Christmas of ’85 I wrote to her of my very grown up decision to accept Christ as my Lord and savior, I was submersed in baptism January 4, 1986 and that coming Christmas she gifted me my first bible. One that I used until recently. Sitting in church one Saturday night I decided I needed a woman’s Bible. Not that toting my Disciple Youth Bible wasn’t awesome, but being in my late 30s called for something a bit more grown up. (My children use my same Bible for Sunday school.) I wrote her in June of 1987 when my parents broke the news of their divorce, and in the same letter wrote of the joys of my uncle’s impending wedding.

I wrote her again shortly after Easter of ’88 when my youngest brother was born and I wanted to visit that summer. I wrote her again the following summer after my youngest sister was born and when I took up oil painting because I wanted her to showcase my paintings like her DeGrazia’s. I wrote her every year, especially on her birthday. Sometimes I would write her once, sometimes more, and as I aged, sometimes less, then sometimes more if time permitted. Later, we were both so abundantly blessed to have email.

Email became our new letters, though I made an effort at least a half dozen times a year to send her a hand written letter. Often our correspondence included hand written letters from my children – they too about the same age as I when I began to write her. I knew the handwritten letters carried so much more weight and exhibited the same devotion of time she has granted me through the years.

My emails became more grown up but still airing the voice of a little girl sharing tales to her grandmother. I always wrote to her of my firsts. Writing to her of my high school graduation, then of the amazing man for whom I was to marry; my first child, my first miscarriage, my first daughter (and her twin brother), she and grandpa watched on live television as I was the first to graduate college. Finally, I was able to share with her my video, taken only moments after the event, of my first ADULT decision to dedicate my life to Christ.
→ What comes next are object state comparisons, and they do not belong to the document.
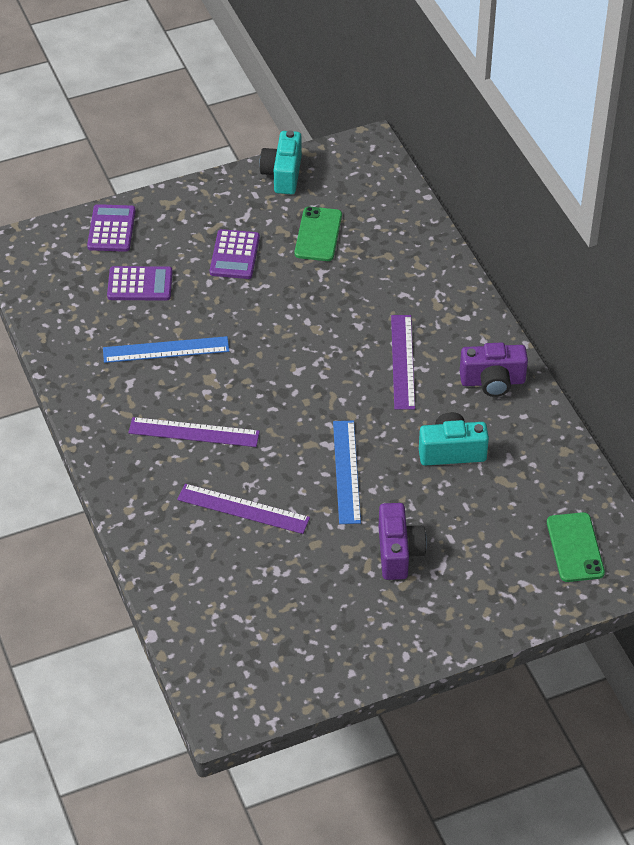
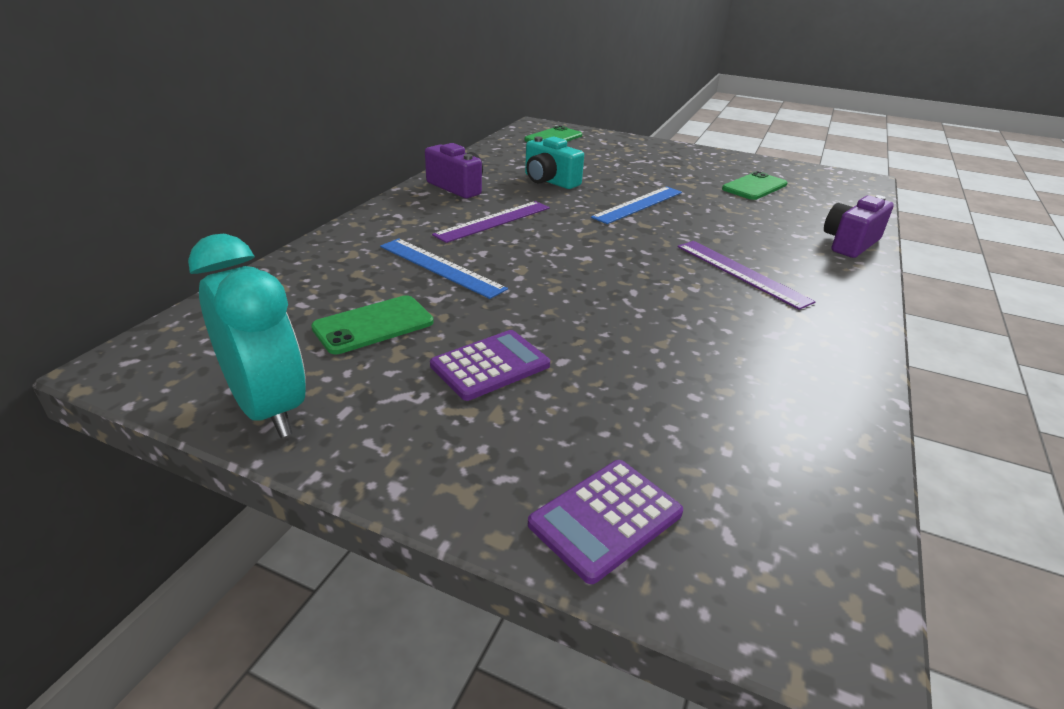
camera: 135 degrees left, 15 degrees down
blue ruler [103,336,229,363] -> blue ruler moved to [380,238,508,299]
purple calculator [107,266,173,300] -> none
purple ruler [177,484,310,534] -> none
turquoise camera [259,130,302,194] -> turquoise clock [188,234,306,438]
purple camera [379,503,427,580] -> purple camera moved to [824,195,894,258]
none -> green phone [722,171,788,200]

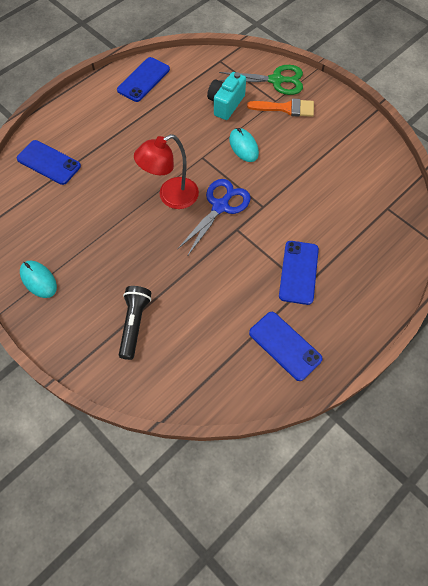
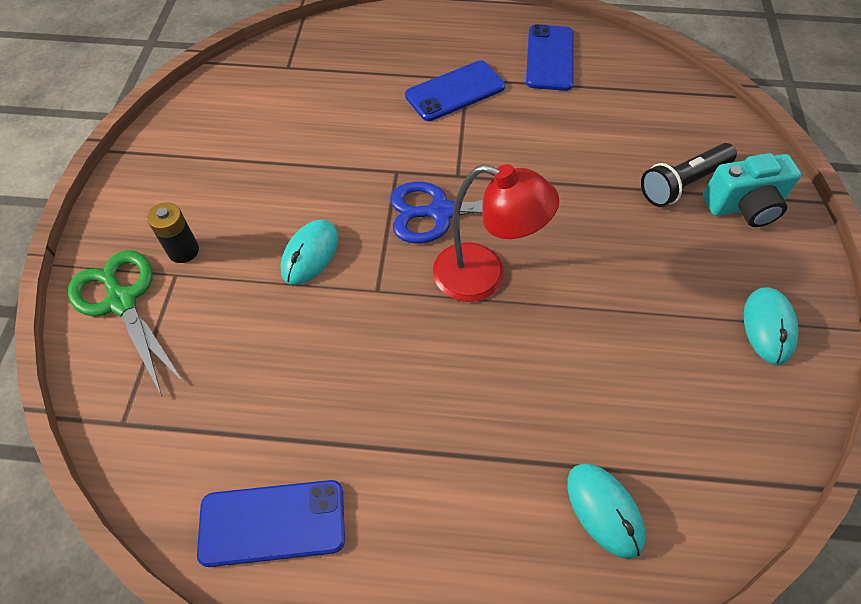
camera: 130 degrees left, 5 degrees down
blue phone [17,140,81,185] -> turquoise mouse [567,463,646,559]
turquoise camera [207,72,246,120] -> turquoise camera moved to [703,153,802,227]
orange brush [247,98,314,117] -> black battery [147,202,199,263]

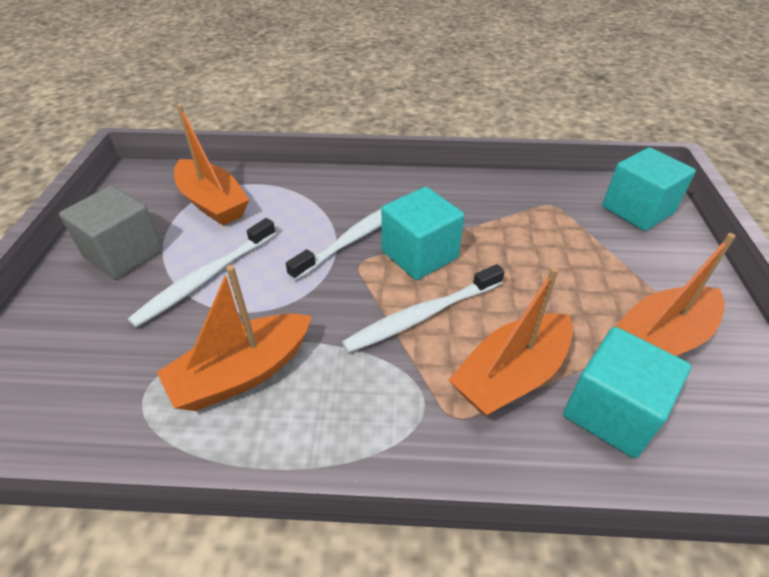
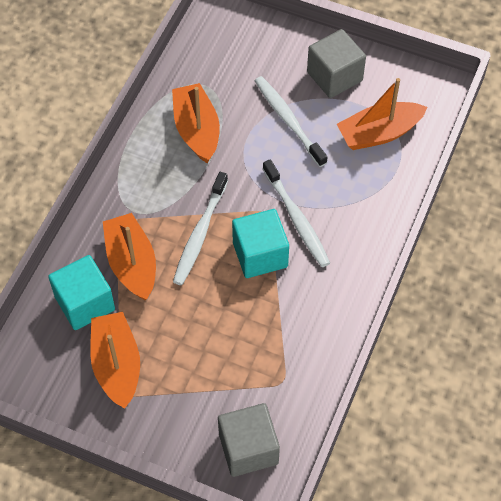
camera: 110 degrees right, 15 degrees up
white toothbrush [342,264,505,353] -> white toothbrush turned 150 degrees counterclockwise [173,172,228,285]
turquoise cube [602,147,696,231] -> grey cube [218,403,280,477]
Grams became a bit of my spiritual sextant as I entered later years of adulthood, guiding me through my troubled seas through prayer and thanksgiving, reminding me again of our similar paths and life experiences. She was always the one I could call, write or email for guidance, hear her words and she would confirm my feelings for what God was telling to be true.

“You are from God, little children, and have overcome them; because Greater is He who is in you then he who is in the world.” 1 John 4:4

My Grandma was not from this world.

I struggled for days after her passing to find my words for her. As a fellow writer and artistic expressionist through words, my language felt devoid and shallow. I thought I would never be able to tell a tale as hers. Colored with rich emotion, painted with the depth of being in the moment, and woven with insight. So as my Aunt Vicia said, just as my Grams would have told me herself, ‘pray about it.’

“Let our speech be always with grace, seasoned with salt, that we know how to answer every man” Col 4:6

So while we mourn the loss of her earthly life, I am filled with such a tremendous joy for her eternal life, her memories, of a woman who shared an amazing lesson of His story with me. She taught me grace beyond being a lady. She mentored me about my sharp tongue that I learn to never apologize for my words. She gave unconditional love. I learned – upon accepting Christ and becoming a mother myself – the power of unconditional love, and that nothing, not even death, separates us from love.

Who shall separate us from the love of Christ? Shall trouble or hardship or persecution or famine or nakedness or danger or sword? As it is written:
“For your sake we face death all day long;
we are considered as sheep to be slaughtered.”[a]
No, in all these things we are more than conquerors through him who loved us. For I am convinced that neither death nor life, neither angels nor demons,[b] neither the present nor the future, nor any powers, neither height nor depth, nor anything else in all creation, will be able to separate us from the love of God that is in Christ Jesus our Lord. Romans 8:35-39

Amen.

2 Replies to “To Tina With Love”

  1. So sorry for the loss of your Grandmother. Grandmas are special people and you will always have her wonderful memories for the rest of your life.